Other robots at the hotel included puppy robot dancers in the lobby, of which one guest reported that around half were dysfunctional or dead during a visit in 2016. There were also humanoid concierge robots, but like Churi, they were also removed for being unable to answer basic tourist questions.

Two dinosaur robots at check-in were also reportedly tremendously mediocre in execution, requiring human assistance for menial tasks, like making copies of a passport, an arguably common undertaking for a front desk agent. “Yes there were robots at check in but had problems scanning our non Japanese passports so a human had to assist,” a guest wrote on TripAdvisor in 2017.
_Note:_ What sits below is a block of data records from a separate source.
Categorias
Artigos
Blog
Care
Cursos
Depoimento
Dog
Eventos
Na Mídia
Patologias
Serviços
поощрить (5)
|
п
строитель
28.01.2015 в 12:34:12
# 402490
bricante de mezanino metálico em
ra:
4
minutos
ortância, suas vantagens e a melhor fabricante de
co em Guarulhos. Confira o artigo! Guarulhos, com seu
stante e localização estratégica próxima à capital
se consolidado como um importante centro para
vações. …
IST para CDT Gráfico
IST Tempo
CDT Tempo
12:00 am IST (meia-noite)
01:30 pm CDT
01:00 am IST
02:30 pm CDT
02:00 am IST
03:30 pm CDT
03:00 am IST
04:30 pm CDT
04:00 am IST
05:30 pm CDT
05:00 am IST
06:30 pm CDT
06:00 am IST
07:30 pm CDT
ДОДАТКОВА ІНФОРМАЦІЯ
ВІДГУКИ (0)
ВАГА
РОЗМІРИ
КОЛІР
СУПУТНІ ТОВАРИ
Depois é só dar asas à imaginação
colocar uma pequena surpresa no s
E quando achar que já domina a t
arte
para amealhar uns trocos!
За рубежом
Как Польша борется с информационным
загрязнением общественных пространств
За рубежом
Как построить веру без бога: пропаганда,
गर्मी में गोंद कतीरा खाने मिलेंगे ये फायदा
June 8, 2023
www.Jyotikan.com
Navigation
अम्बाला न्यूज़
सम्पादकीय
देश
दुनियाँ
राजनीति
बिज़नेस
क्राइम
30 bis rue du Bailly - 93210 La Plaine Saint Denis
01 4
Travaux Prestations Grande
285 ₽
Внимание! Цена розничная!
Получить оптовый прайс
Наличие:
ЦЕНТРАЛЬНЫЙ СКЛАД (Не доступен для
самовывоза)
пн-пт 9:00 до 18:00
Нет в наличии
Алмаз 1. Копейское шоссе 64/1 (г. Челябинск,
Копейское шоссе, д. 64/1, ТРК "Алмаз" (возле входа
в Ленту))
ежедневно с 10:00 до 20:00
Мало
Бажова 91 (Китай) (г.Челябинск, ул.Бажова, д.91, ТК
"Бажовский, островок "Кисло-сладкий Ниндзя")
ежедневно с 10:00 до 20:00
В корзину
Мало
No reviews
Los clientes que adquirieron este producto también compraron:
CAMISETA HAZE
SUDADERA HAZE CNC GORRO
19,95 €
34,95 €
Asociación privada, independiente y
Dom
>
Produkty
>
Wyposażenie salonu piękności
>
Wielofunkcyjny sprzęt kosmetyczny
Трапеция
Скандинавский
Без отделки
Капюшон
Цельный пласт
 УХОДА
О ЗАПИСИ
The hotel also has robots to carry guests’ luggage, but they apparently only work for a small percentage of the total rooms, can only move along flat surfaces, and are prone to wonking out if they get wet on trips outside.

“They were really slow and noisy, and would get stuck trying to go past each other,” Taishi Mito, a guest at the hotel in 2017, told the Wall Street Journal.

While the elimination of more than half of the robots is a staggering amount for a hotel hellbent on operating mainly by, well, robots, that still leaves a number of robots in operation. Though, according to the report, even the ones remaining seem more like glorified statues. “One humanoid figure is propped up at a self-playing piano in the hotel lobby without actually touching the keys.”